Why You Don’t Fully Adapt to Noise

A common assumption is that you’ll eventually “get used to” nighttime noise if you’re exposed to it long enough. The research tells a more complicated story. Studies tracking people across eight to ten consecutive nights of noise exposure (from ship engines and traffic) found no measurable habituation in objective sleep measures like brain wave patterns and body movements.

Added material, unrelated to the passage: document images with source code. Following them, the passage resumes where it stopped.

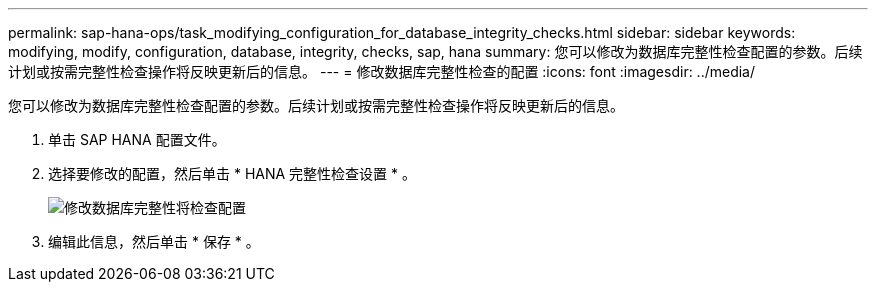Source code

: ---
permalink: sap-hana-ops/task_modifying_configuration_for_database_integrity_checks.html 
sidebar: sidebar 
keywords: modifying, modify, configuration, database, integrity, checks, sap, hana 
summary: 您可以修改为数据库完整性检查配置的参数。后续计划或按需完整性检查操作将反映更新后的信息。 
---
= 修改数据库完整性检查的配置
:icons: font
:imagesdir: ../media/


[role="lead"]
您可以修改为数据库完整性检查配置的参数。后续计划或按需完整性检查操作将反映更新后的信息。

. 单击 SAP HANA 配置文件。
. 选择要修改的配置，然后单击 * HANA 完整性检查设置 * 。
+
image::../media/modifying_database_integrity_check_configuration.gif[修改数据库完整性将检查配置]

. 编辑此信息，然后单击 * 保存 * 。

People reported feeling like they slept better over time, but their bodies told a different story: elevated heart rates and increased movement persisted for weeks with no sign of fading.

In other words, you may stop noticing the noise consciously, but your cardiovascular system and sleep architecture continue to take the hit. This is why active noise management matters even if you feel like you’ve adjusted to a loud environment.

Staying Safe While Blocking Sound

A reasonable concern with high-NRR earplugs is whether you’ll hear a smoke alarm or other emergency alert. The CDC’s guidance for hearing protection is relevant here: aim for just enough noise reduction to bring your environment to a comfortable level, and avoid overprotection that makes you unaware of your surroundings. A standard residential smoke alarm produces 85 decibels or more at pillow distance. Even with 33-NRR foam earplugs (which rarely achieve their full rated reduction in practice), that alarm would still register at roughly 60 to 70 decibels, well above the threshold for waking you.

If you’re using both earplugs and a sound machine, keep the sound machine at a moderate volume. The goal is to raise the noise floor just enough to mask disturbances, not to drown out everything. A volume that sounds like gentle rain or a soft fan is typically sufficient and leaves plenty of room for alarms and alerts to cut through.